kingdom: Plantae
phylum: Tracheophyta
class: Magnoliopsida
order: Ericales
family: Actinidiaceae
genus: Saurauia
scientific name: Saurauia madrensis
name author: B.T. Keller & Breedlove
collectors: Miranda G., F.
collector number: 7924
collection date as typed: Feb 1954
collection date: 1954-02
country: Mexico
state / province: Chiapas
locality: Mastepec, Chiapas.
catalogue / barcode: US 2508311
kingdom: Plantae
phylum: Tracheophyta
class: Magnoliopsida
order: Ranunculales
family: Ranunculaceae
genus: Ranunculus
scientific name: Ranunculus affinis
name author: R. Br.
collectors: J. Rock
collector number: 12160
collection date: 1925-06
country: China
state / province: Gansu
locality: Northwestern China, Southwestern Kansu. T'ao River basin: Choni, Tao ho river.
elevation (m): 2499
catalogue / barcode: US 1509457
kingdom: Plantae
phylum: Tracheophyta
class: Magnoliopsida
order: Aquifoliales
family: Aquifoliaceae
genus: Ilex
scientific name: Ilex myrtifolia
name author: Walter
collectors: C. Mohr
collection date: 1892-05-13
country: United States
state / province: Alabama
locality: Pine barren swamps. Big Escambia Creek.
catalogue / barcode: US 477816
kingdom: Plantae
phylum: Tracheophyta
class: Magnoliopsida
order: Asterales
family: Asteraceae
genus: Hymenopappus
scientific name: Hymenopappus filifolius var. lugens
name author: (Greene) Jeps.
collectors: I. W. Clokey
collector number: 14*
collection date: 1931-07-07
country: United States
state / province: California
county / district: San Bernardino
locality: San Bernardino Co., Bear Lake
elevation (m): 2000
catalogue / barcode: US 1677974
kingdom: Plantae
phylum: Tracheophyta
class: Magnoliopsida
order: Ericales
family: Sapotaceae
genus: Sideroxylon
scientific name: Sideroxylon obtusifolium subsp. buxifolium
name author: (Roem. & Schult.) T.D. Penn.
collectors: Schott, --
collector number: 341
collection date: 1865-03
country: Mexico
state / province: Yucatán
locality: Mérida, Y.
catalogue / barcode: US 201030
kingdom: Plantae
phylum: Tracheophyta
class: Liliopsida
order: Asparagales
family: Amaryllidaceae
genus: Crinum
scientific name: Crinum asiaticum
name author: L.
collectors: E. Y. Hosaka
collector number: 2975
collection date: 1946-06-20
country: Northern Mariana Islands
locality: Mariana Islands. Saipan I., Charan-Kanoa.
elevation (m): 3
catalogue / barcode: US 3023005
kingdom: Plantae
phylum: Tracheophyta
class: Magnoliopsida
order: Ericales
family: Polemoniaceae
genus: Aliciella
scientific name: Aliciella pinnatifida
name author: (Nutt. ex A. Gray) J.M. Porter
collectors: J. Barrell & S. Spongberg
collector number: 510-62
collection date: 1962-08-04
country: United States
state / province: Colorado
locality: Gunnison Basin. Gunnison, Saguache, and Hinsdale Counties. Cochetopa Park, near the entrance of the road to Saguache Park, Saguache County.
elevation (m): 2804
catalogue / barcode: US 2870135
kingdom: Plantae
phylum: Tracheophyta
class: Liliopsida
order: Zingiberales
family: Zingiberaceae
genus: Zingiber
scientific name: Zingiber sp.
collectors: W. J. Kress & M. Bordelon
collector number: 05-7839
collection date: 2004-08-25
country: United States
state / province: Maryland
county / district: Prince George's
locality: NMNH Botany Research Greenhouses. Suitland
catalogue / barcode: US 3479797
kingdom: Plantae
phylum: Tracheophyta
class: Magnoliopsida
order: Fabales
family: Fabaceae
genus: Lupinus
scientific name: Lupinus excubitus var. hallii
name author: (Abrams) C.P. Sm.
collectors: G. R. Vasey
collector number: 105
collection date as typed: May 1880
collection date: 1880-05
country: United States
============================================================
TASK TO COMPLETE: Locate each line in the items above that contains the word "scientific", and copy those lines.

THE SOLUTION:
scientific name: Saurauia madrensis
scientific name: Ranunculus affinis
scientific name: Ilex myrtifolia
scientific name: Hymenopappus filifolius var. lugens
scientific name: Sideroxylon obtusifolium subsp. buxifolium
scientific name: Crinum asiaticum
scientific name: Aliciella pinnatifida
scientific name: Zingiber sp.
scientific name: Lupinus excubitus var. hallii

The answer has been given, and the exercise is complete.